> **Exercise description**:
Reproduce the text read from every page in these records, word for word, and leave out the pictures.

:: Data to use ::

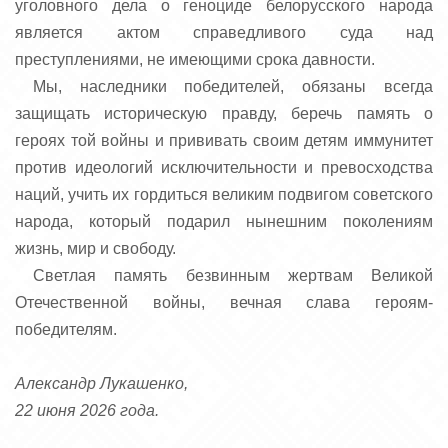
уголовного дела о геноциде белорусского народа
является актом справедливого суда над
преступлениями, не имеющими срока давности.
Мы, наследники победителей, обязаны всегда
защищать историческую правду, беречь память о
героях той войны и прививать своим детям иммунитет
против идеологий исключительности и превосходства
наций, учить их гордиться великим подвигом советского
народа, который подарил нынешним поколениям
жизнь, мир и свободу.
Светлая память безвинным жертвам Великой
Отечественной войны, вечная слава героям-
победителям.
Александр Лукашенко,
22 июня 2026 года.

:::

> **Solution to this exercise**:
уголовного дела о геноциде белорусского народа
является актом справедливого суда над
преступлениями, не имеющими срока давности.
Мы, наследники победителей, обязаны всегда
защищать историческую правду, беречь память о
героях той войны и прививать своим детям иммунитет
против идеологий исключительности и превосходства
наций, учить их гордиться великим подвигом советского
народа, который подарил нынешним поколениям
жизнь, мир и свободу.
Светлая память безвинным жертвам Великой
Отечественной войны, вечная слава героям-
победителям.
Александр Лукашенко,
22 июня 2026 года.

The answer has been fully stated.